Government must put BAME communities at the heart of the Covid vaccination drive
We must rigorously record ethnicity data to monitor uptake of the vaccine and be able to course correct quickly when things go wrong, writes Bell Ribeiro-Addy MP | PA Images
3 min read
Employment and housing circumstances of people from BAME communities place them in contact with more people and heighten their risk of getting Covid-19. Government needs to treat race as a Covid risk factor.
In the UK, coronavirus has ignited the touchpaper on health inequalities stoked by decades of negligent government policy. The last ten months have been an awful reminder that an unequal society is an unhealthy society.
As citizens on the sharp end of inequality in one of the most unequal countries in the OECD, it’s increasingly clear that Britain’s Black, Asian and ethnic minority communities are suffering even more than most during the pandemic.
Covid-19 patients from these communities have been hospitalised at almost three times the rate of white British people. According to the government’s own statistics, Black men and men from Pakistani and Bangladeshi backgrounds aged under 65 have a more than five times higher risk of related mortality compared to men from a white British background.
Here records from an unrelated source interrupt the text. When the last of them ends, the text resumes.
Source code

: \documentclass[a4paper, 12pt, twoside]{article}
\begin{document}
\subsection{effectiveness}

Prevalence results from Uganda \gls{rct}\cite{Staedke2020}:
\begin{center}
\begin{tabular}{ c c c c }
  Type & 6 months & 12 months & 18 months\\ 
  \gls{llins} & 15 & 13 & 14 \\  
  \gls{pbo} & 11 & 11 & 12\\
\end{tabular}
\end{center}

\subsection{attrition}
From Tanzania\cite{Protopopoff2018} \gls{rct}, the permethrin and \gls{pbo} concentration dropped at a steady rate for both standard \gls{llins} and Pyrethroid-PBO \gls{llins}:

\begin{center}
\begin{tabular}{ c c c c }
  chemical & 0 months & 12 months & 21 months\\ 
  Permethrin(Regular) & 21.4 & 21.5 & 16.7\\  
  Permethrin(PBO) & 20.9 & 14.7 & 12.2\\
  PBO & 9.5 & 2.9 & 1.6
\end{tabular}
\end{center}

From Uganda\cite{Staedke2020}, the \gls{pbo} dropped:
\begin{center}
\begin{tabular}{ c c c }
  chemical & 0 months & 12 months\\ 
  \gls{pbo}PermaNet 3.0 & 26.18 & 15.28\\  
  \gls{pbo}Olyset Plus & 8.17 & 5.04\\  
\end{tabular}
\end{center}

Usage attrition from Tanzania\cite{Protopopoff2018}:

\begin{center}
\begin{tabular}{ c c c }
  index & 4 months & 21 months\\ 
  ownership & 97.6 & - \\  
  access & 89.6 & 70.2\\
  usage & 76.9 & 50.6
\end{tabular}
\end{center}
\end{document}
These findings leave the government with no excuse for their inaction.
Too often during this pandemic, ministers and mainstream media have chosen to focus on cultural or even biological reasons for the poor health outcomes of Black, Asian and ethnic minorities. This discounts the obvious fact that the employment and housing circumstances of people from BAME communities place them in contact with more people and heighten their risk of getting Covid-19. No amount of Vitamin D will fix this.
We can’t make the same mistakes with the vaccine. Ministers have rightly prioritised the clinically vulnerable in their vaccination rollout, acknowledging age and pre-existing medical health conditions as risk factors. But the failure to treat race as a risk factor shows they are still not taking structural racism seriously.
People from BAME communities have been more likely to receive fines for minor Covid breaches whilst government advisers have openly flouted these
My colleague Apsana Begum MP has been leading the charge on this issue in Parliament. Just this week, she pressed the Prime Minister on prioritising BAME communities for vaccination and asked if he acknowledged that structural racism had led to these health disparities. In his response, he denied its existence.
A recent Joint Human Rights Committee report into Black people’s human rights revealed that 60% of Black people don’t feel the NHS protects their health to the same level as white people’s. This statistic is also closely mirrored in the Sage study which found up to 72% of Black people said they were unlikely to take the vaccine.
People from BAME communities have been more likely to receive fines for minor Covid breaches whilst government advisers have openly flouted these. Coupled with the government’s duplicitous record during the pandemic, it is clear that these issues of trust have only deepened in recent days.
Of course, these problems go even deeper. Until the government accepts that the inequalities faced by BAME people are a driving force behind poor health outcomes, we are only going to see more of the same.
The Royal College of GPs has argued for the government to prioritise BAME communities for vaccination and run targeted public health campaigns to build confidence in the vaccine.
We also need culturally competent guidance during the vaccine rollout that addresses the additional risks people face from overcrowded housing and unsafe workplaces.
Finally, we must rigorously record ethnicity data to monitor uptake of the vaccine and be able to course correct quickly when things go wrong.
I was pleased to add my name to Apsana Begum MP’s recent call to put BAME communities at the heart of the vaccination drive. There is a mountain to climb if the government is to gain community confidence after decades of systemic neglect. This would be a step in the right direction.
Bell Ribeiro-Addy is the Labour MP for Streatham.